BEGIN Exercise input
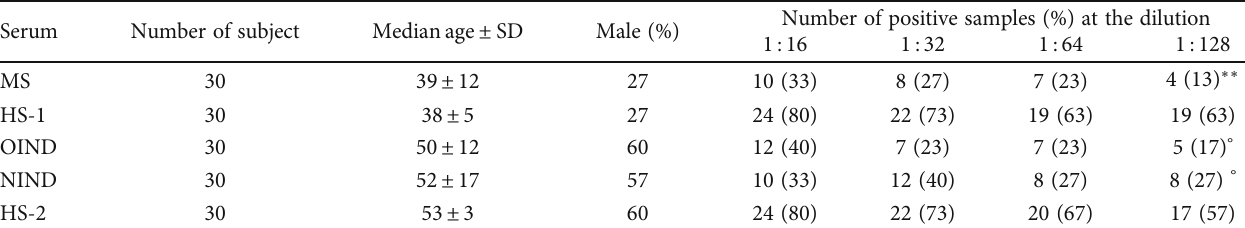
Table 3: Prevalence of serum IgG antibodies against BKPyV analyzed by hemagglutination inhibition (HAI)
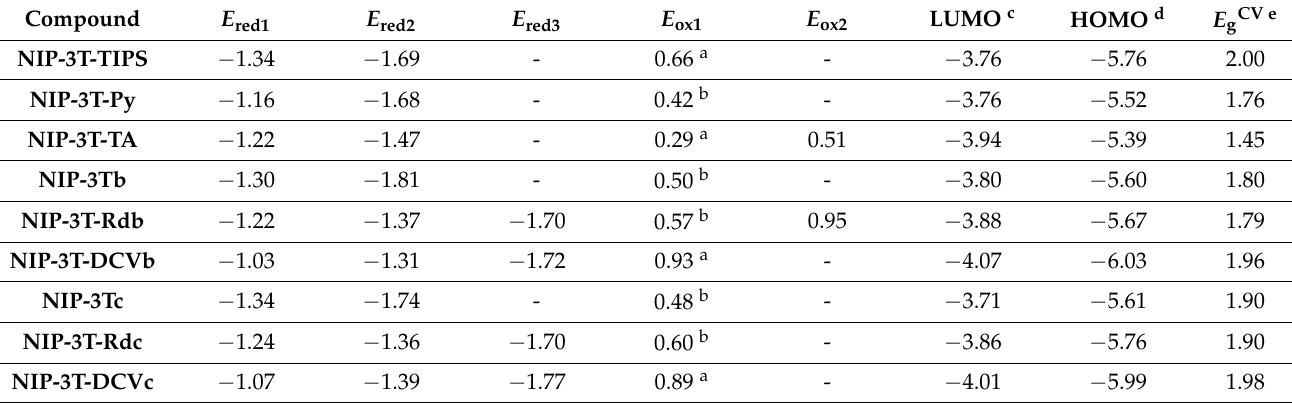
Table 10. Electrochemical potentials versus SCE in CH 2 Cl 2 (referenced to Fc/Fc + couple) of functionalized NIP-3T derivatives and frontier molecular orbital energies estimated from CV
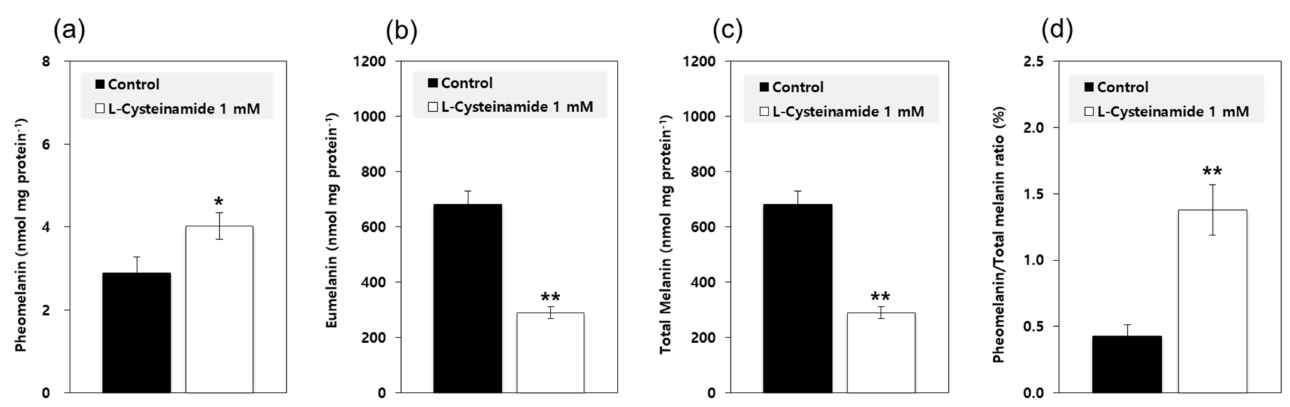
Figure 10. Effects of L-cysteinamide on the pheomelanin and eumelanin contents of MNT-1 cells. Cells were treated with vehicle (control) or 1 mM L-cysteinamide for 72 h. The contents of pheomelanin ( a ) and eumelanin ( b ) were separately estimated and used to calculate the total melanin contents ( c ) and the pheomelanin to total melanin ratios ( d ). Data are presented as means ± SD ( n = 3). * p < 0.05 vs. control; ** p < 0.01 vs.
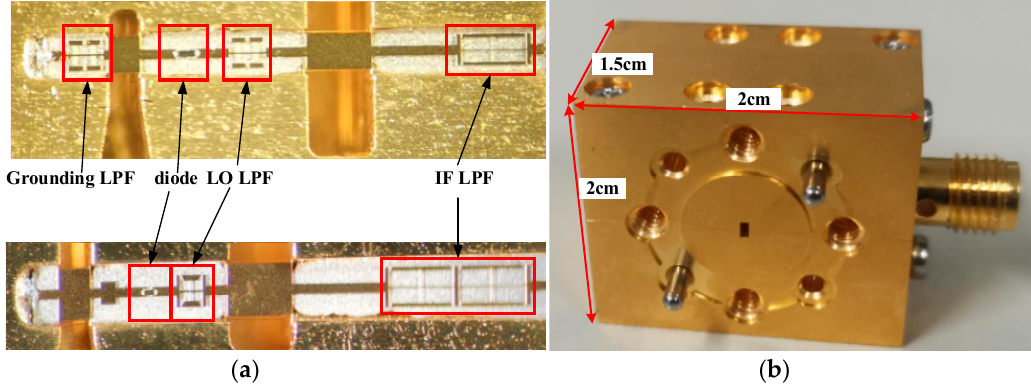
Figure 11. ( a ) Quartz circuit in the mixer’s block. ( b ) Photography of the entire block.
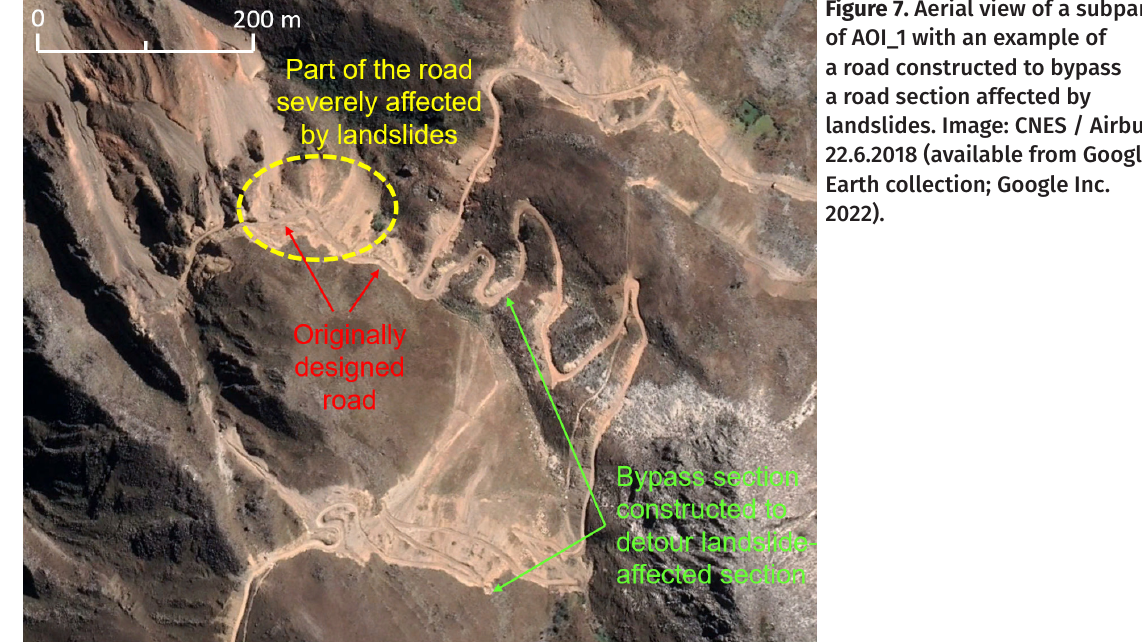
Figure 7. Aerial view of a subpart of AOI_1 with an example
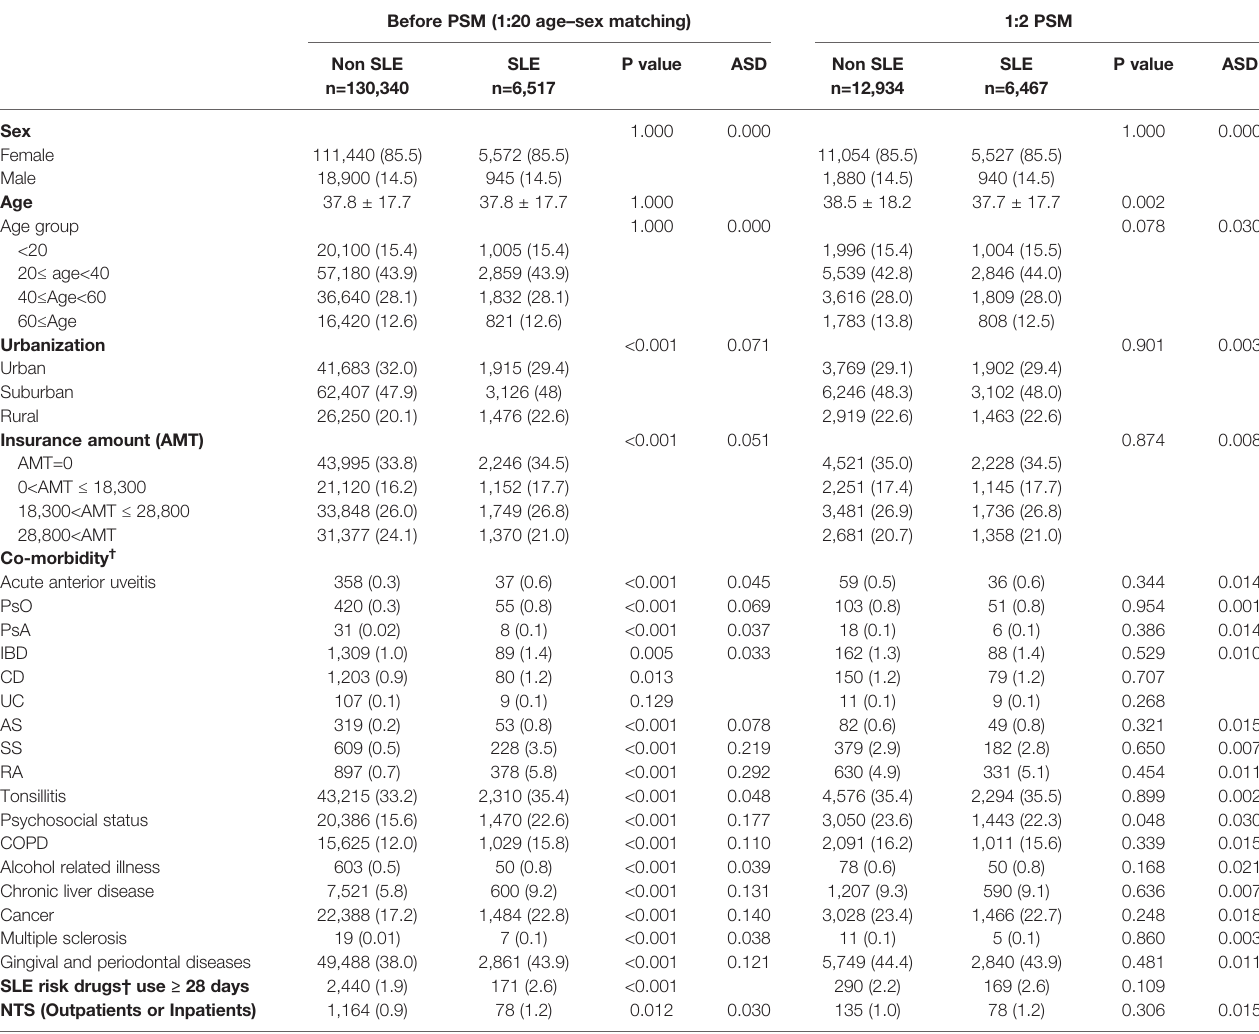
TABLE 1 | Baseline characteristics among SLE group and non- SLE group. Before PSM (1:20 age – sex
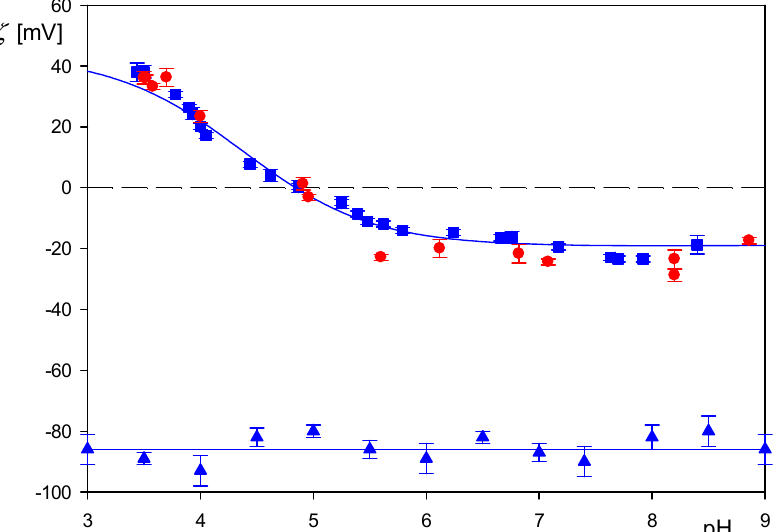
Figure 7. Dependence of the zeta potential on pH derived from the LDV measurements for 0.01 M, NaCl: ■ , myoglobin molecules in the bulk, ● , the myoglobin/particle corona (the coverage of 0.87 mg m − 2 ) transformed using Equation (7), ▲ , bare polymer particles in the bulk. The lines are fits of experimental data.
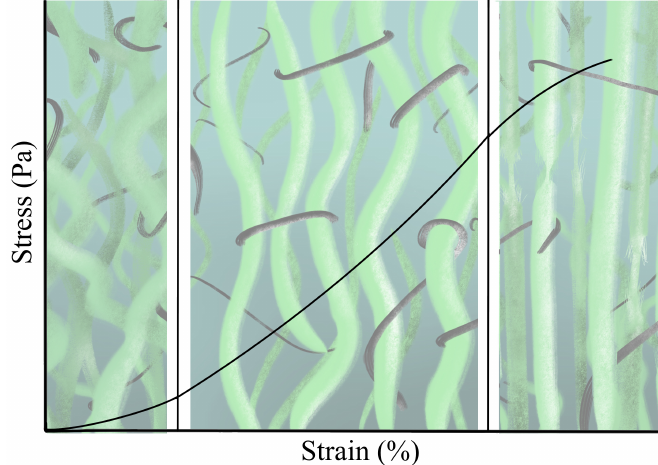
Figure 2. Stress–strain curve in soft tissues. The relationship is divided into three regions; namely, the toe, the nearly linear, and the failure regions: in the first, elastin fibers absorb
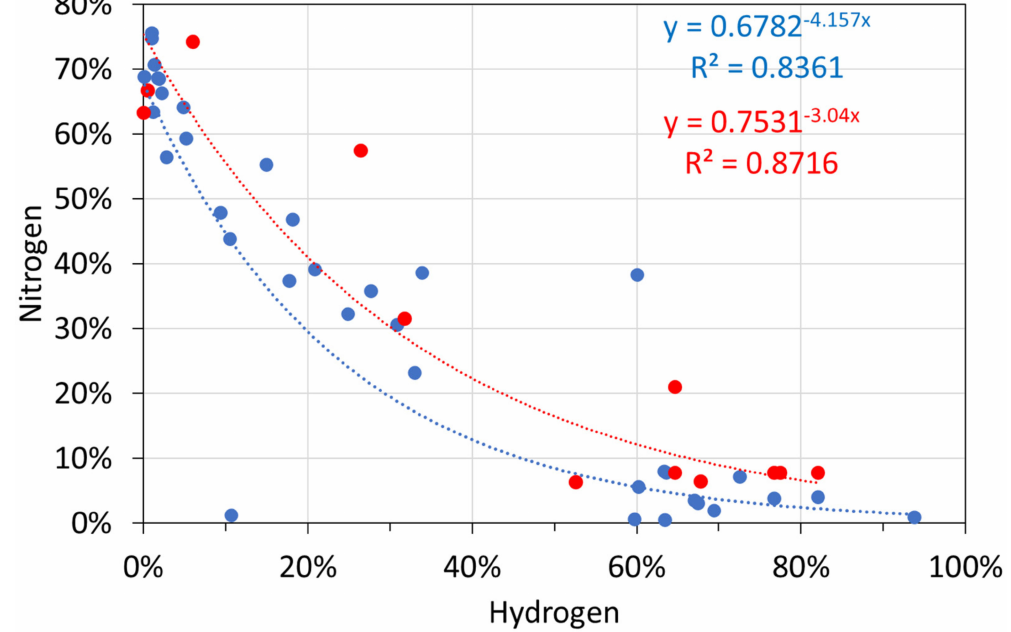
Figure A4. Molar gas analyses: hydrogen vs. nitrogen. Blue circles: T ≤ 298 K; red circles: T = 348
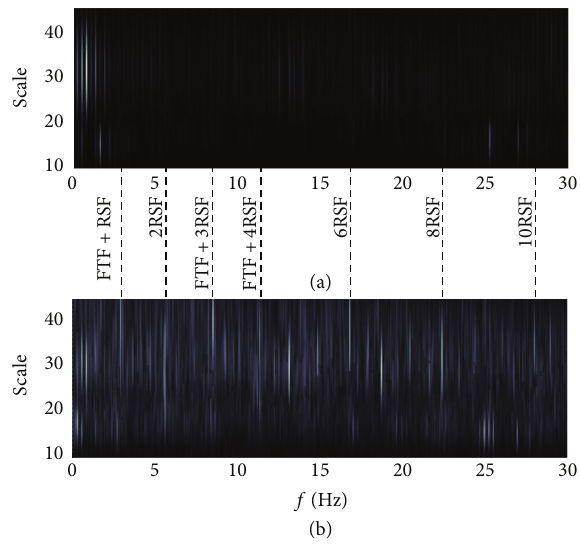
Figure 12: Multiscale enveloping spectrogram in chn08 and chf08. (a) Normal and (b) fault.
END Exercise input
#### Goal of the exercise
The entries above are to be copied exactly, with every picture left out.

#### Answer to the exercise
Table 3: Prevalence of serum IgG antibodies against BKPyV analyzed by hemagglutination inhibition (HAI)
Table 10. Electrochemical potentials versus SCE in CH 2 Cl 2 (referenced to Fc/Fc + couple) of functionalized NIP-3T derivatives and frontier molecular orbital energies estimated from CV
Figure 10. Effects of L-cysteinamide on the pheomelanin and eumelanin contents of MNT-1 cells. Cells were treated with vehicle (control) or 1 mM L-cysteinamide for 72 h. The contents of pheomelanin ( a ) and eumelanin ( b ) were separately estimated and used to calculate the total melanin contents ( c ) and the pheomelanin to total melanin ratios ( d ). Data are presented as means ± SD ( n = 3). * p < 0.05 vs. control; ** p < 0.01 vs.
Figure 11. ( a ) Quartz circuit in the mixer’s block. ( b ) Photography of the entire block.
Figure 7. Aerial view of a subpart of AOI_1 with an example
TABLE 1 | Baseline characteristics among SLE group and non- SLE group. Before PSM (1:20 age – sex
Figure 7. Dependence of the zeta potential on pH derived from the LDV measurements for 0.01 M, NaCl: ■ , myoglobin molecules in the bulk, ● , the myoglobin/particle corona (the coverage of 0.87 mg m − 2 ) transformed using Equation (7), ▲ , bare polymer particles in the bulk. The lines are fits of experimental data.
Figure 2. Stress–strain curve in soft tissues. The relationship is divided into three regions; namely, the toe, the nearly linear, and the failure regions: in the first, elastin fibers absorb
Figure A4. Molar gas analyses: hydrogen vs. nitrogen. Blue circles: T ≤ 298 K; red circles: T = 348
Figure 12: Multiscale enveloping spectrogram in chn08 and chf08. (a) Normal and (b) fault.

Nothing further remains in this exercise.